“This is not a F**king Second City” Tom vehemently announces to me.
It is 4:23 AM.

An hour earlier my more-than-slightly-intoxicated friends had placed me safely in an Uber, attempting to send me off to the airport for my in style. Unfortunately I am not drunk enough to have missed the Price-Per-Ride-List which waskindly posted behind the driver’s seat. $80, one way to Midway.
At the first stop light I high-tail my way out of the car. Now I sit on the steps of the ‘L’ Orange line, listening to Tom, the night-watchman of the Harold Washington Library as he tells me a bit about the history of Chicago….
Apparently the city was nicknamed the “second city” in the 1950’s in a New Yorker article written by A. J. Liebling. It is also more commonly called the “windy city” or “chicagoland”. The former referring to the big mouthed politicians of the 1930s and the latter to the city and the nine sprawling “burbs” which surround it.

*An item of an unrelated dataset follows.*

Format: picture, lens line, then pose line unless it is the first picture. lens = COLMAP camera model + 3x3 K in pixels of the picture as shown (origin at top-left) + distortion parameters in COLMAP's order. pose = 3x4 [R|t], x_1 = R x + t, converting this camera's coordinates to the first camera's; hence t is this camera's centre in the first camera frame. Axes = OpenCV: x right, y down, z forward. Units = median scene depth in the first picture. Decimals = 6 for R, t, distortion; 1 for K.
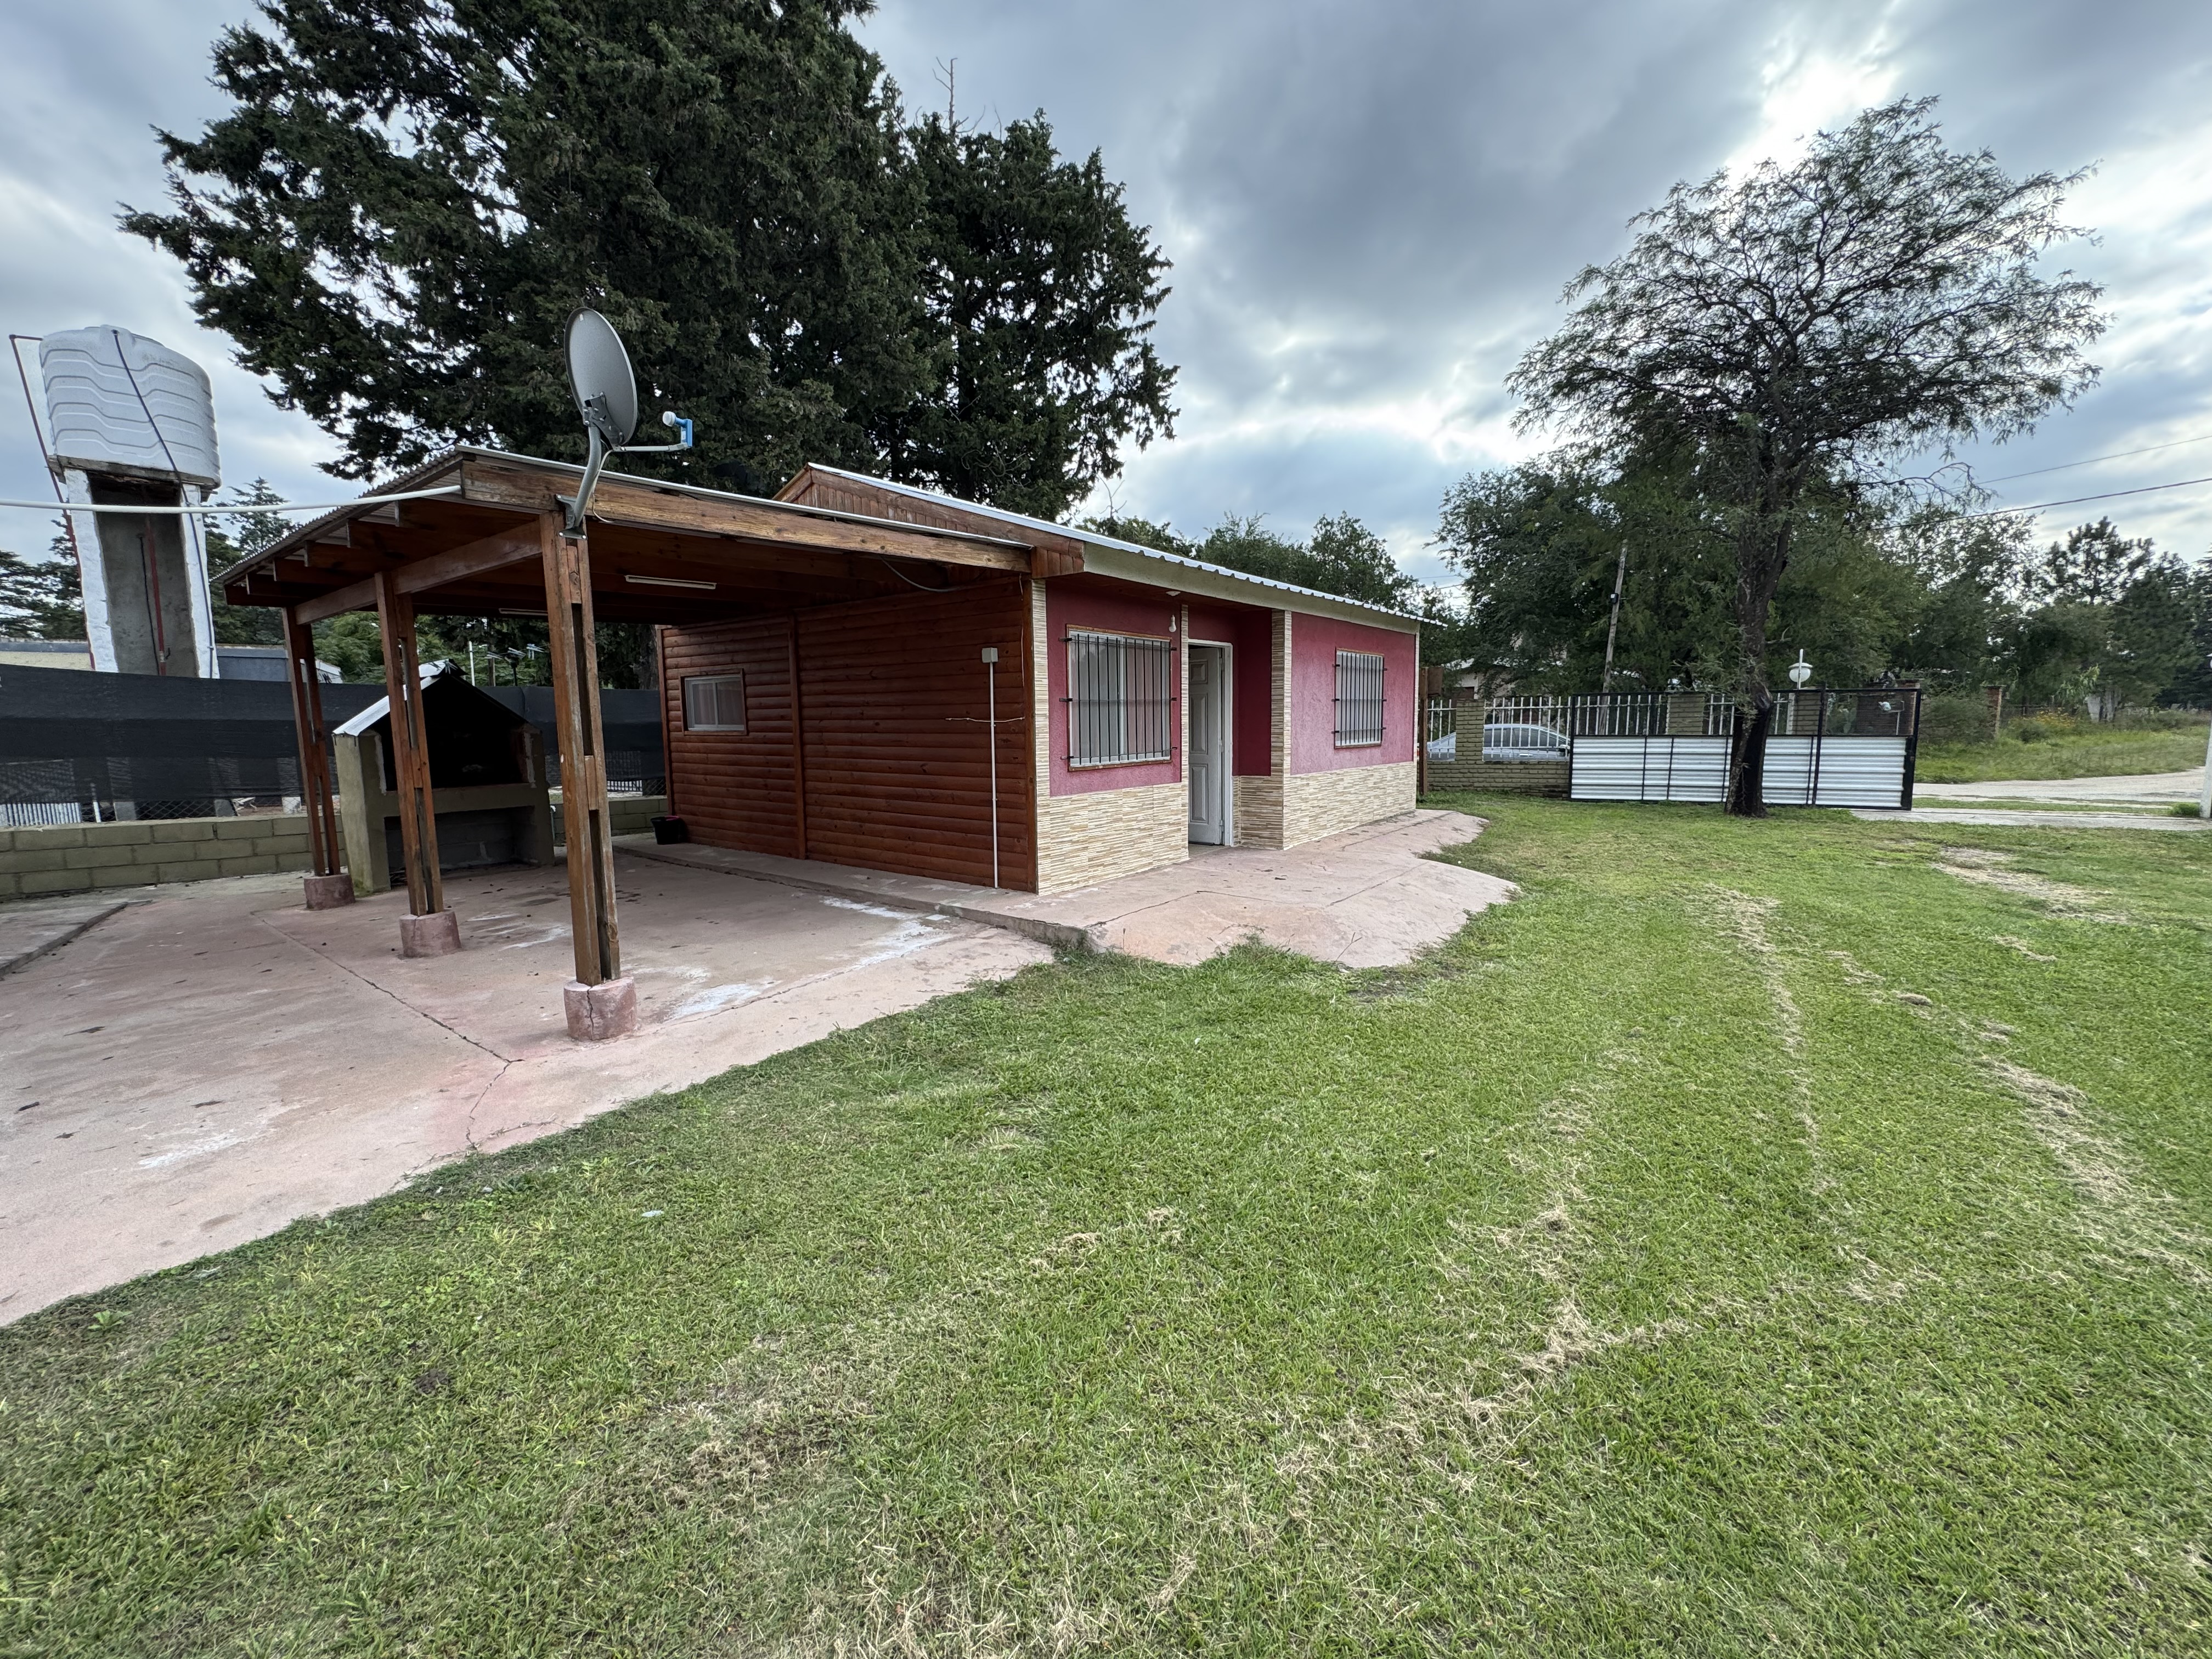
lens RADIAL K [[884.1, 0, 1103.7], [0, 884.1, 824.3], [0, 0, 1]] dist [-0.002643, 0.000603]
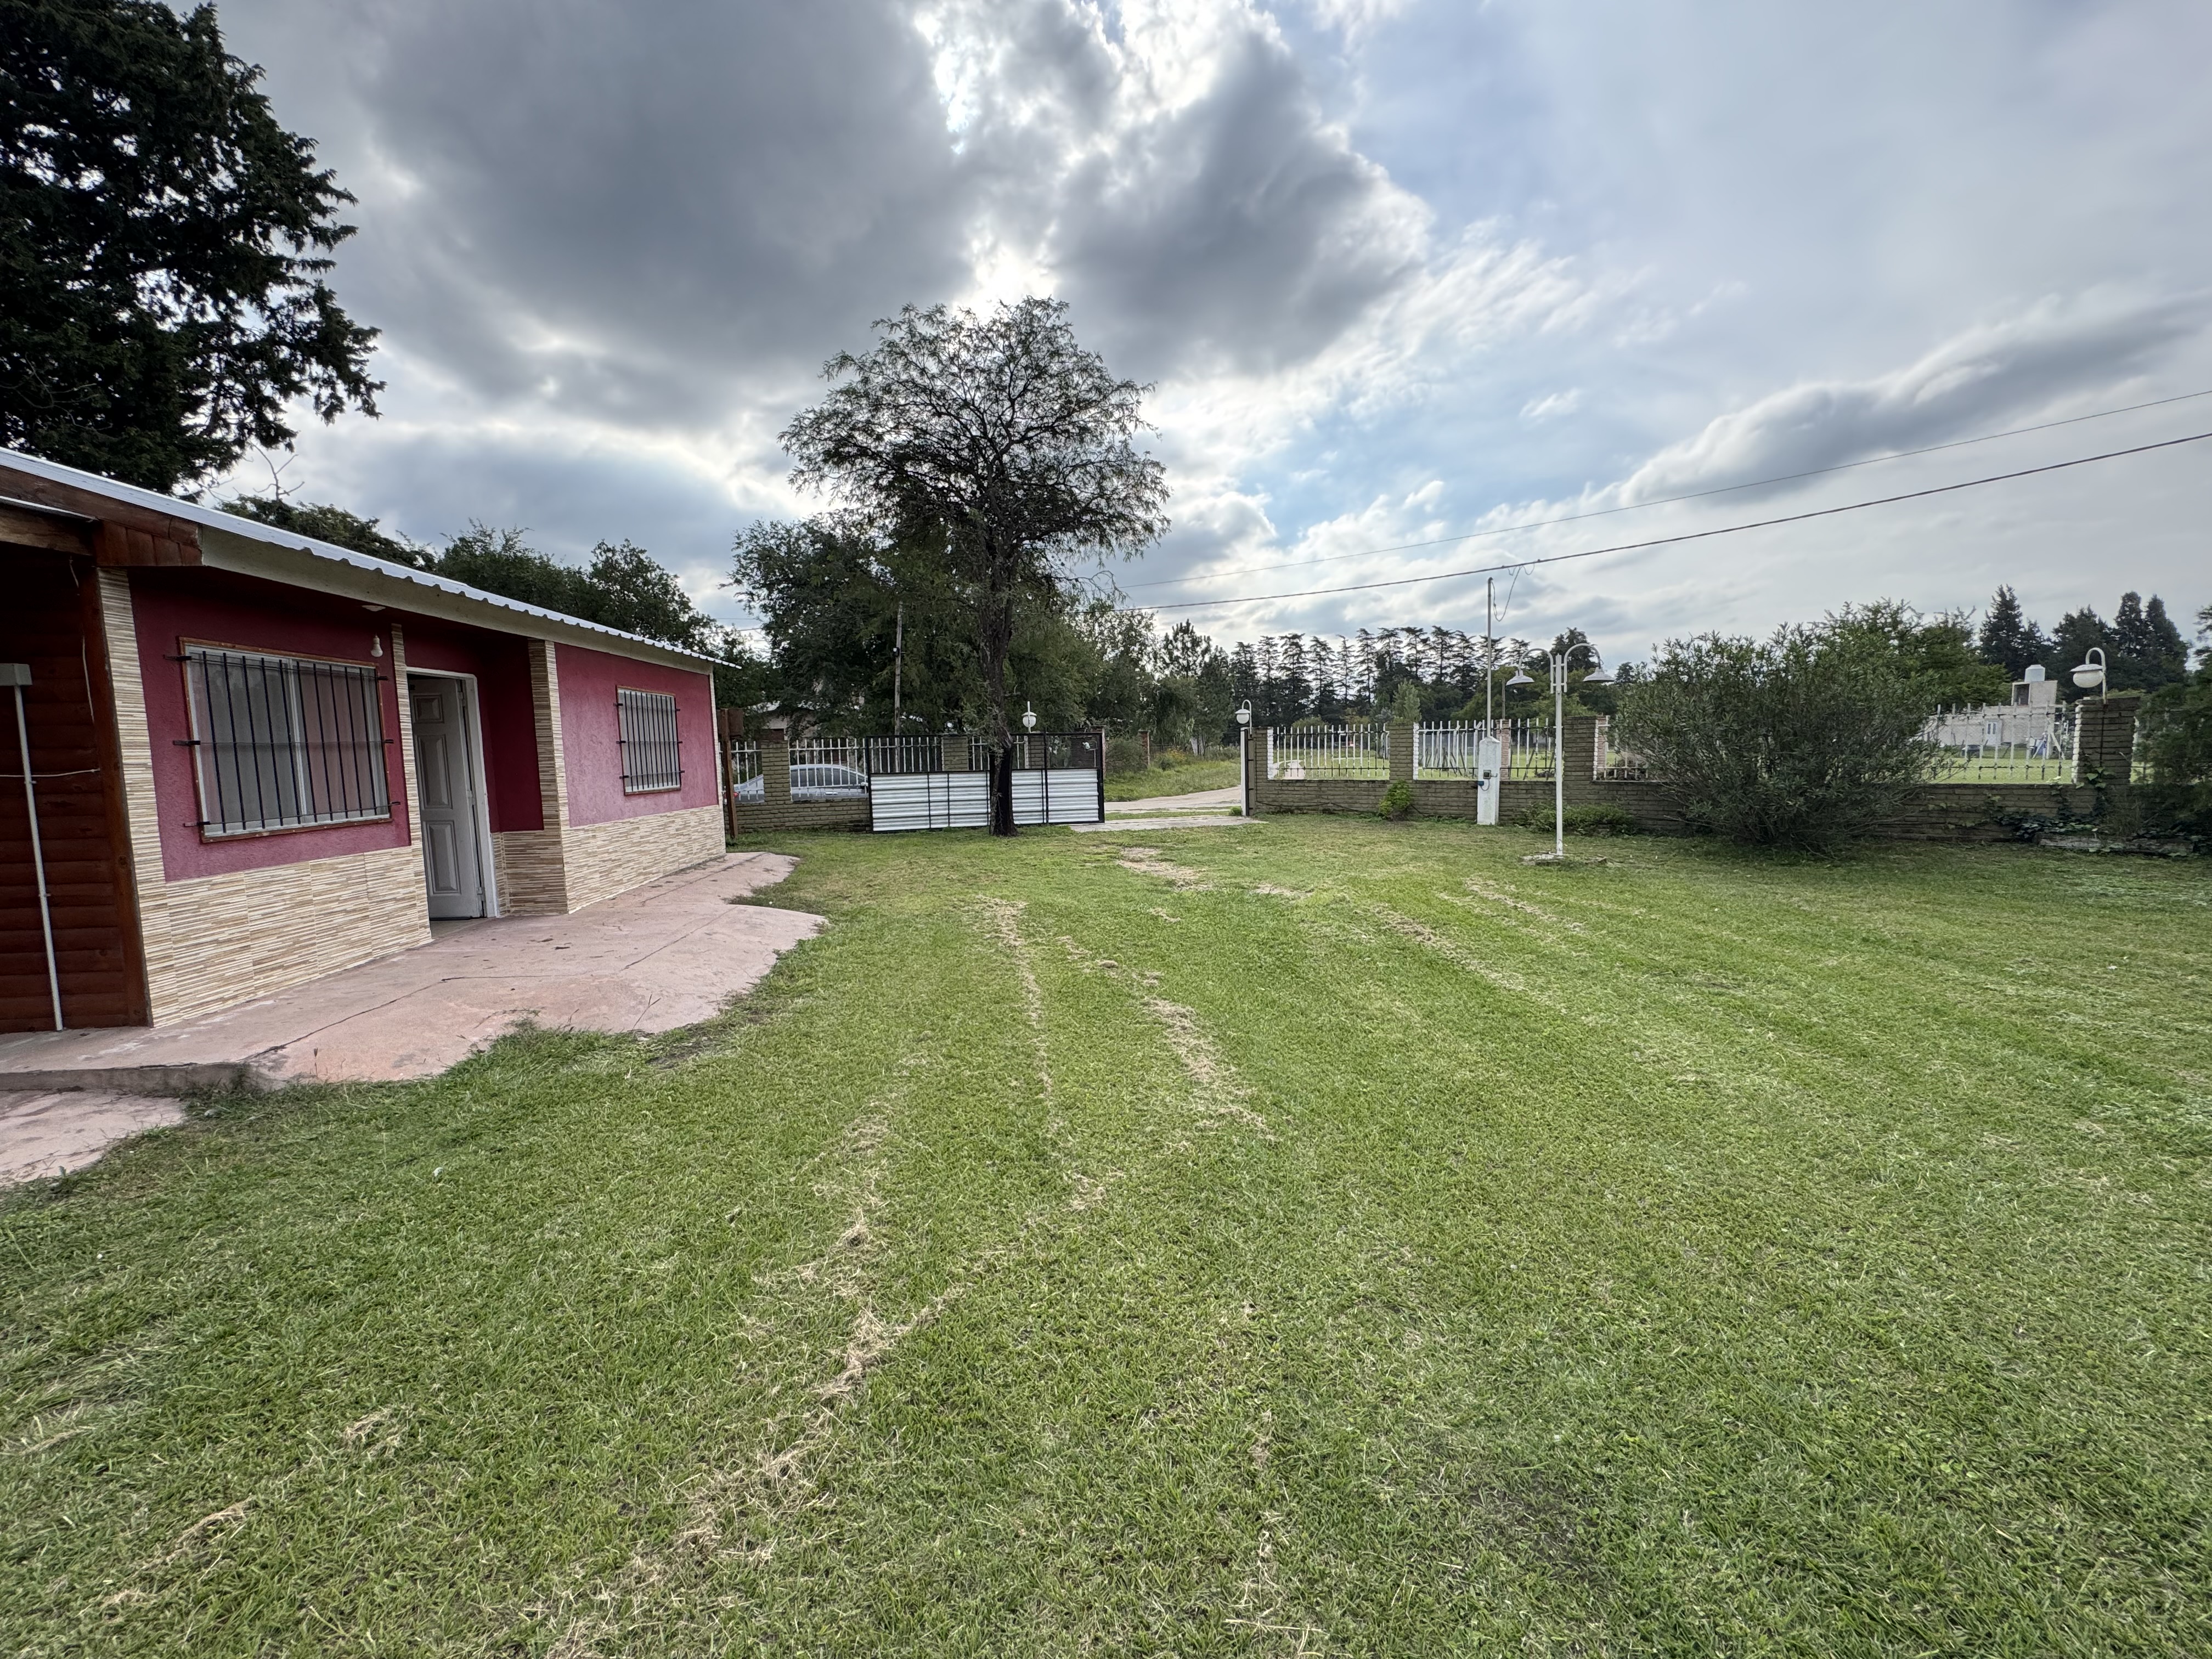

I tell Tom I thought I did pretty well as a tourist for my first time in the city. In Millennium Park I joined thousands of tourists taking pictures in “The Peanut” and I frolicked with children at the Crown Fountain. I read on the grass while the Chicago National Symphony rehearsed in Pritzker Music Pavilion. I learned about photographic styles while visiting the Art Institute of Chicago, (Abelado Morell’s The Universe Next Door) and took a tour through the Planetarium University of Chicago. I even found time to gawk at the Sears Tower and to waved at tourists on riverboats chugging down the Chicago River..
After telling me I did alright for a beginner, Tom tells me city didn’t always look like this. When he was growing up and The Blues were still rampant the town was dirty with non-of these “sky-hugging buildings”. The warehouses were not hotels for the homeless, but rather places which chugged out “Good American products”.
Today, the gentrification of the city is one of the things I, as a traveler find easy to appreciate about the city – from Wicker Park where my friends take me thrifting, to the lake-front bike paths- the city displays itself as a cleaner and quieter version of New York, with the better parts of Boston mixed in, such as serious public arts funding, nature preservation/enhancement and many not-too-divy-dance clubs and all around delicious restaurants…

Perhaps crossing into the realm of a hipster- I am thrilled to explore the warehouse district when visiting a friend’s art studio and to stare unabashedly at the chandelier hanging above the fire-place in another friend’s Humboldt Park home. The architectural reclamation and growth of the arts in the city over the last ten years certainly heralds economic stimulation and an overwhelming progressions towards modernity in my eyes.

Tom, who has lived in the same home on the edge of Logan Square for over 40 years sees all this growth as a good and a bad thing. Don’t get me wrong, he says. All you white kids is sweet, but the rent goes up and things is changing all over. The area is loosing it’s old soul, what was left of it anyway. It’s being turned into something else. Crime is down. But my grandkids aren’t gonna grow up in the same town I grew up in….

4:36 AM- The train attendant unlocks the front gate to the ‘L’. I stand and shake Tom’s hand. He continues on his rounds patrolling the library block.
Feeling considerably more sober while contemplating Tom’s comments I hug my newly purchased artwork, Wolf Whistle II (by Zac Franzoni) to my chest and trudge up the metal stairs towards the the outbound train.